I worked in automation equipment for many years. Companies would typically come to use when they needed to expand capacity. When we would work up a quote we would look at their current process and come up with several options from very simple conveying system with manual tool stations for the operators to fully automated systems. Obviously there was a huge capital cost difference between these options. Two big factors that went into the recommendation were the labor rates and interest rates. The companies were looking for a specific return on investment. In a free market when interest rates are low and labor rates are high due to low unemployment and lots of savings it is better to automate as the interest on capital costs are low. When the interest rates are high and labor rates are low due to high unemployment and low savings it is much better to hire people and go with manual stations. This is as it should be and would lead to sustained growth.
But when the Central Banks lower interest rates way below the market rates it makes automation cheap no matter what is going on in the economy. This is the situation we are in. It is cheaper to automate even though labor rates are low and there is low workplace participation. Allow rates to return to their market levels and this will change and we can go back to sustainable growth. Of course we won't do this because it would hurt the Wall St. Banks and politicians pocketbooks.
I love Jesus, except for his foreign policy.
This is Utopian meritocratic feel-good outlook. I wish I could agree with you. Unfortunately, human condition gets in the way. Productive enables don't generally get rich, instead entrenched and corrupt power brokers do. Look at US in the last 50 years, less than a dozen of 'productive enablers' really made it, but metric f-ton of leeches golden parachuted into ridiculous wealth.
I could mostly buy into the idea that this was something of a self-reinforcing process where the people who got into tribal leadership positions initially did so through some genetic advantages in health, strength, and intelligence.
The initial advantage (probably in hunting) gave them access to superior nutrition, increasing their own survival and increasing the likelihood of having offspring, and offspring that grew larger and healthier.
As cultures and roles solidified, these people were in a good place to claim leadership based on demonstrated attributes (leading more successful hunts, killing more enemies) as well as possessing some inherent personality traits that gave them more charisma or being able to defeat challengers from within their own ranks.
Over time this leadership group evolved into an aristocracy, whose superior access to food, shelter, selection of mates (IIRC, there have been cross-cultural studies of beauty that align with physical traits associated with childbearing) likely enabled their children significant advantages, warding off some of the endemic developmental problems of poor nutrition, disease exposure, and so on, in addition to situational advantages -- like being able to gain exposure to learning and teaching versus taking immediate risks (I would imagine being taught how to hunt dangerous game or fight in combat by someone skilled and successful at it would have some survival value versus doing it without much exposure to training).

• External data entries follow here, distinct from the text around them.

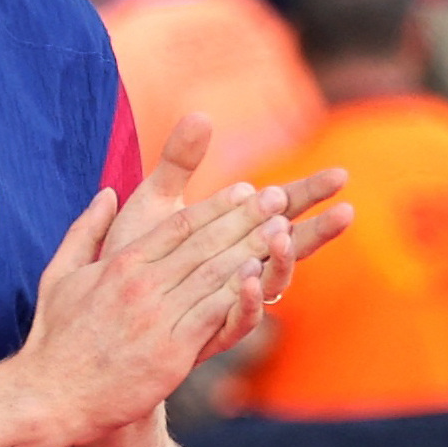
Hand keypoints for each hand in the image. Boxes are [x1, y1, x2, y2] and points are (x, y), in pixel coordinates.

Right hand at [16, 117, 349, 443]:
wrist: (51, 395)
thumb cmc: (54, 337)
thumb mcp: (60, 274)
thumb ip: (86, 231)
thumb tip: (106, 194)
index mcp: (120, 264)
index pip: (179, 225)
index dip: (216, 205)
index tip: (245, 190)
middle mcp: (142, 285)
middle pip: (204, 243)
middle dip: (245, 218)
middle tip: (278, 197)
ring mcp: (157, 319)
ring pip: (213, 275)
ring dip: (252, 250)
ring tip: (283, 231)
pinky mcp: (170, 354)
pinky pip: (211, 317)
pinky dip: (238, 295)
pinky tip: (260, 280)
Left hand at [106, 116, 349, 329]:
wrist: (100, 311)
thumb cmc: (128, 254)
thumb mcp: (155, 201)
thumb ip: (178, 161)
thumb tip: (201, 114)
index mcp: (230, 236)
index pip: (281, 209)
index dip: (309, 192)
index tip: (340, 175)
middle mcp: (237, 269)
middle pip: (289, 246)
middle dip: (319, 228)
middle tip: (347, 209)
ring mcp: (226, 301)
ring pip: (270, 283)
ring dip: (282, 260)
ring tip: (283, 233)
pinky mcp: (206, 332)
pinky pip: (237, 320)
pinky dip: (245, 299)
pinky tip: (246, 276)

I doubt it's a perfect long term system, as eventually the aristocracy can grow sclerotic and actual shelter the weak, in addition to inbreeding promoting genetic defects -- look at hemophilia among the European aristocracy.
As a side note, I've done some work at an extremely exclusive country club, and I'm always kind of surprised at how healthy and vigorous appearing the rich are. Slim, well-toned, attractive, few signs of any of the dietary-driven obesity of poor people or evidence of the chronic illnesses and development issues.